For Zaza Kabayadondo, everyone has the potential to be a designer.
The co-director of the Smith College Design Thinking Initiative and Taylor Visiting Scholar held a seminar, titled “Learn to Think Like a Designer,” to share her work designing accessible and equitable design thinking curriculum with Tulane faculty and staff.
Launched in 2015, the Smith College Design Thinking Initiative incorporates design thinking into interdisciplinary projects across the campus and curriculum.
In her teaching, Kabayadondo encourages students to view design thinking as an attitude rather than a process. She feels it is way to explore different stories and narratives and wants to get others “thinking about design as a way of engaging in the world in as many different ways…”
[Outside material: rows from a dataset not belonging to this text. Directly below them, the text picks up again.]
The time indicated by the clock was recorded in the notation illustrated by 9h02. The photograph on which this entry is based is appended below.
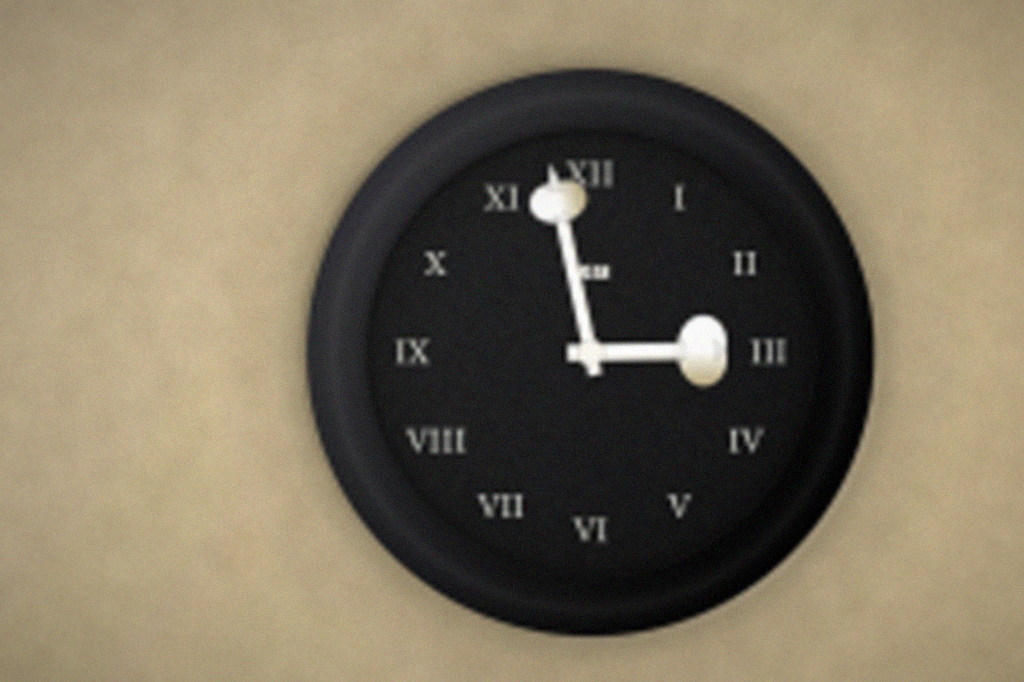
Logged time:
2h58
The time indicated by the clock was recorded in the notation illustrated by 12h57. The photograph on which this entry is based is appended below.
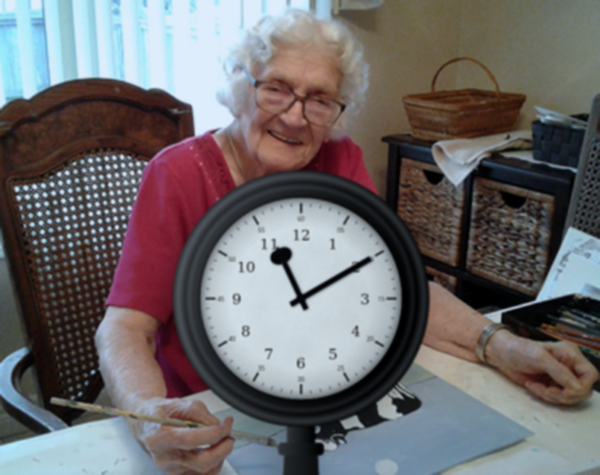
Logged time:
11h10
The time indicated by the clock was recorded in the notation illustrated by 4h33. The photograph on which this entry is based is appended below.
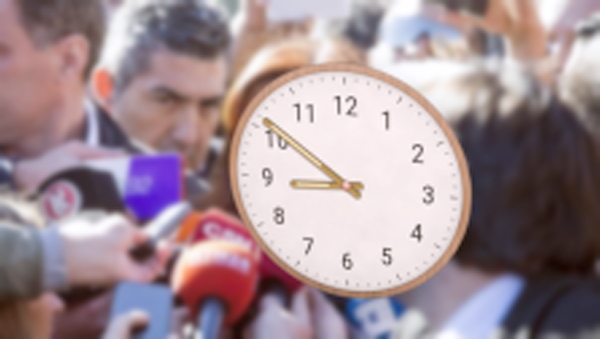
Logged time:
8h51
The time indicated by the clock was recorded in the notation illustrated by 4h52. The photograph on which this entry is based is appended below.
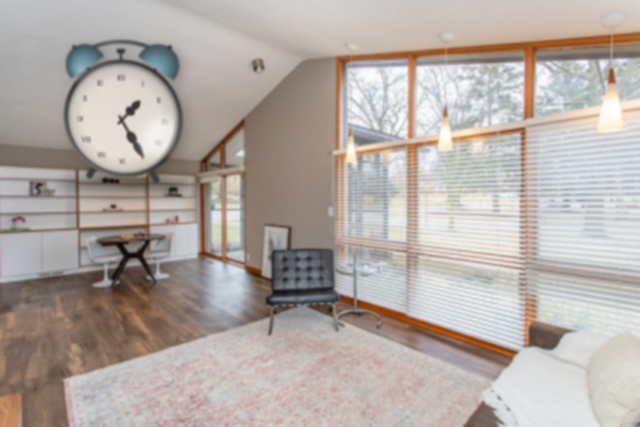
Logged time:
1h25
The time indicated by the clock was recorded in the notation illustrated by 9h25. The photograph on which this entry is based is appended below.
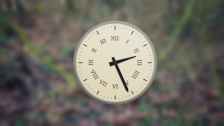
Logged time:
2h26
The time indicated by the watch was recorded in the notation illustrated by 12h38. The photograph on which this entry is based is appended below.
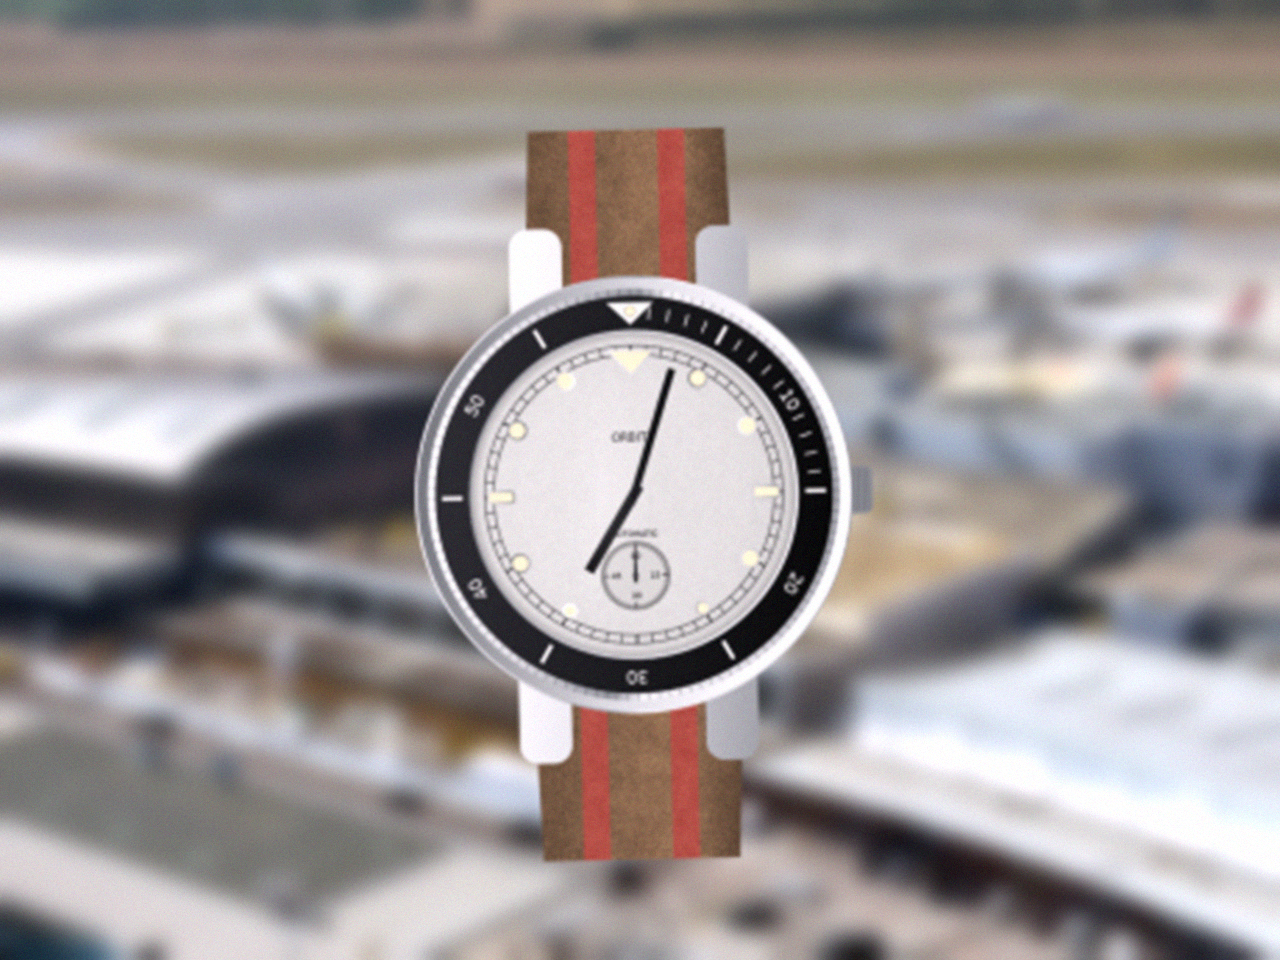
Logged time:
7h03
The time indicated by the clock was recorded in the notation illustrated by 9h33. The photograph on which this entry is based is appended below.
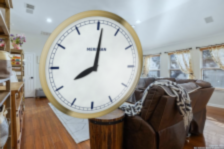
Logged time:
8h01
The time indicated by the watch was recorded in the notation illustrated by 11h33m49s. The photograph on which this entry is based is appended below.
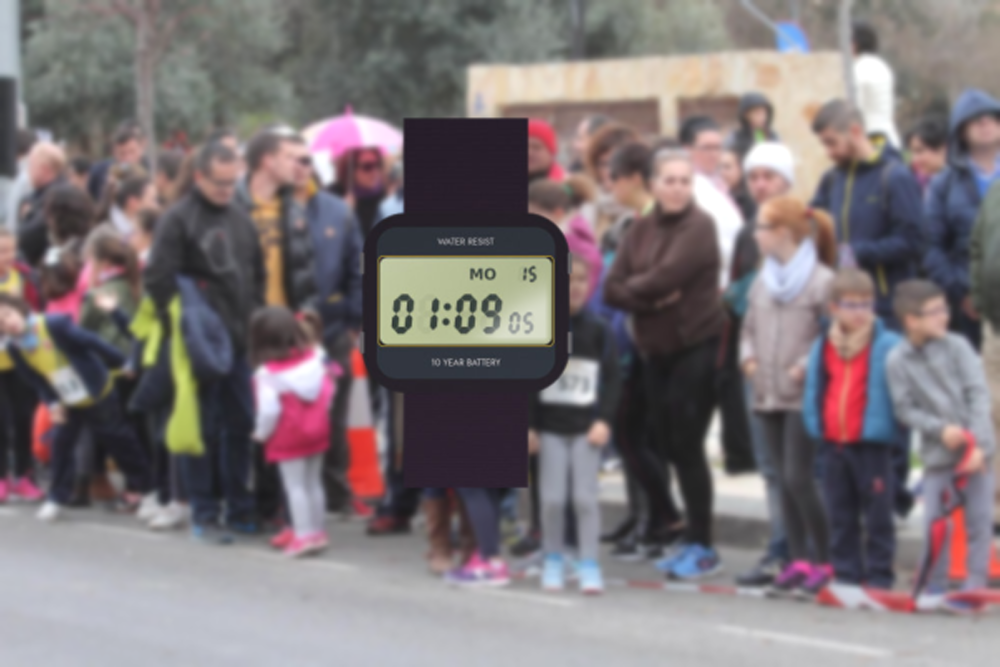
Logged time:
1h09m05s
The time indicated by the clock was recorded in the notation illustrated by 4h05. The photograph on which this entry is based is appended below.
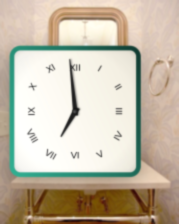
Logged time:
6h59
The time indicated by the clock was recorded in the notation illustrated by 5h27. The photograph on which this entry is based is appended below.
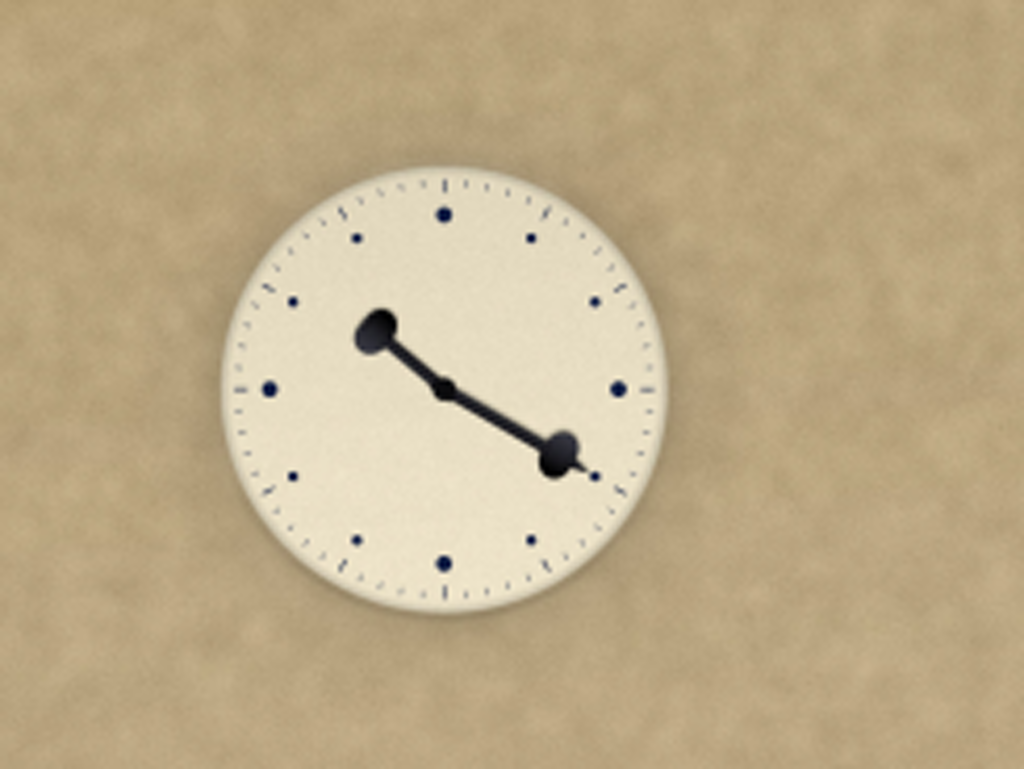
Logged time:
10h20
Kabayadondo also challenges her students to engage in “critical design,” a process that challenges assumptions, reframes existing models and shifts mindsets. “Design thinking when turned critical is about challenging those social systems,” she explained.
Kabayadondo opened her talk by asking the audience to examine and process a photo of a man on a stretcher, coming out of a hospital. After asking viewers what they saw, she pointed out that the stretcher and the building in the photos belonged to two different hospitals. She went on to explain how the transportation issues and lack of healthcare represented in the picture present a public health crisis and a prime design thinking challenge.
The Smith College director spent years researching technology in emerging markets and design thinking. After asking audience members for their thoughts, they made suggestions about how to improve transportation and use mobile health care, proving Kabayadondo’s thesis about everyone’s capacity for design.